7. Il résulte de ce qui a été dit aux deux points précédents que M. B n'est pas fondé à soutenir que le refus d'entrée sur le territoire français qui lui a été opposé le 2 mai 2024 porte une atteinte grave et manifestement illégale à la liberté d'aller et venir.

8. En deuxième lieu, M. B fait valoir qu'il est entré en France en 2012, à l'âge de vingt-deux ans, qu'il est le père d'une fille de nationalité française née en 2017 et que sa

belle-sœur et ses deux frères résident en France. Toutefois, il résulte de l'instruction, notamment du jugement du 21 décembre 2023 prononçant son divorce, qu'il a, de fait, cessé de vivre avec son ex-conjointe dès le 7 mai 2019, soit il y a cinq ans, et que, contrairement à ce qu'il a prétendu lors de l'audience publique, il n'est actuellement pas titulaire à l'égard de son enfant d'un droit de visite et d'hébergement mais d'un simple droit de visite médiatisée. Par ailleurs, le requérant n'établit, par aucune des pièces qu'il verse au dossier, exercer effectivement ce droit. Il n'établit pas davantage avoir continué à verser, après le mois de décembre 2023, la pension alimentaire de 150 euros par mois due à sa fille. Il ne justifie pas, enfin, en se bornant à cet égard à produire un extrait K-bis, de la réalité de son insertion professionnelle dans la société française. Dans ces conditions, le refus d'entrée sur le territoire français qui lui a été opposé le 2 mai 2024 ne peut être regardé comme ayant porté une atteinte grave et manifestement illégale à son droit de mener une vie familiale normale et à l'intérêt supérieur de son enfant.
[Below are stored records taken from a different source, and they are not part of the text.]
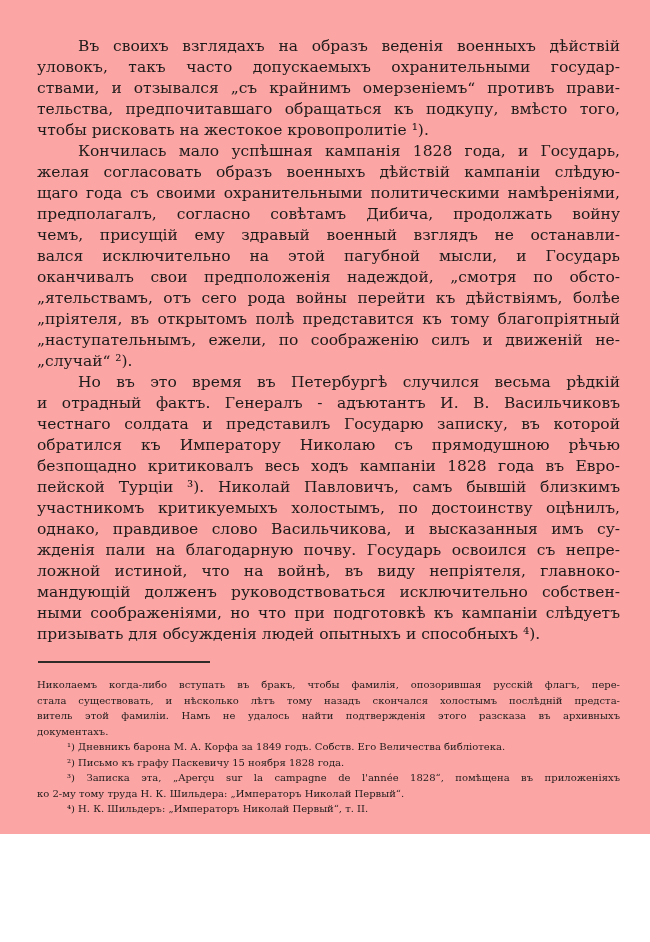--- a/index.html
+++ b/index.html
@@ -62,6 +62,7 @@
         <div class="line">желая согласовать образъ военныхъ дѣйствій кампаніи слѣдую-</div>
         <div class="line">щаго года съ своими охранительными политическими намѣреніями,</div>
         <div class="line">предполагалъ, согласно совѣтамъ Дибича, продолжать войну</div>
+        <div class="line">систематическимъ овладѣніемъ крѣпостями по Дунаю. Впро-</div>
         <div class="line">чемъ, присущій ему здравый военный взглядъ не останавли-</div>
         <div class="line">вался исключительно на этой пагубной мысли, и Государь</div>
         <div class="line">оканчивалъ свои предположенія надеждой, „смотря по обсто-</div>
9. En dernier lieu, eu égard, d'une part, à ce qui a été dit ci-dessus au point 6, d'autre part, à la possibilité pour M. B de se faire représenter à l'audience du 21 mai 2024 au cours de laquelle doit être examinée par le tribunal administratif de Paris le recours en annulation qu'il a formé contre l'arrêté du préfet de police de Paris en date du 11 mars 2024 mentionné au point 4, la décision de refus d'entrée en litige ne porte pas une atteinte grave et manifestement illégale au droit de l'intéressé à un recours effectif.

10. Il résulte de tout ce qui précède, sans qu'il soit besoin de se prononcer sur la fin de non-recevoir opposée par le ministre de l'intérieur et des outre-mer, ni sur la condition d'urgence prévue à l'article L. 521-2 du code de justice administrative, que la requête de M. B doit être rejetée, y compris ses conclusions relatives aux frais liés au litige.

O R D O N N E :

Article 1er : La requête de M. B est rejetée.

Article 2 : La présente ordonnance sera notifiée à M. A B et au ministre de l'intérieur et des outre-mer.

Fait à Melun, le 11 mai 2024.

Le juge des référés,La greffière,

Signé : P. ZanellaSigné : O. Dusautois

La République mande et ordonne au ministre de l'intérieur et des outre-mer en ce qui le concerne ou à tous commissaires de justice à ce requis en ce qui concerne les voies de droit commun contre les parties privées, de pourvoir à l'exécution de la présente décision.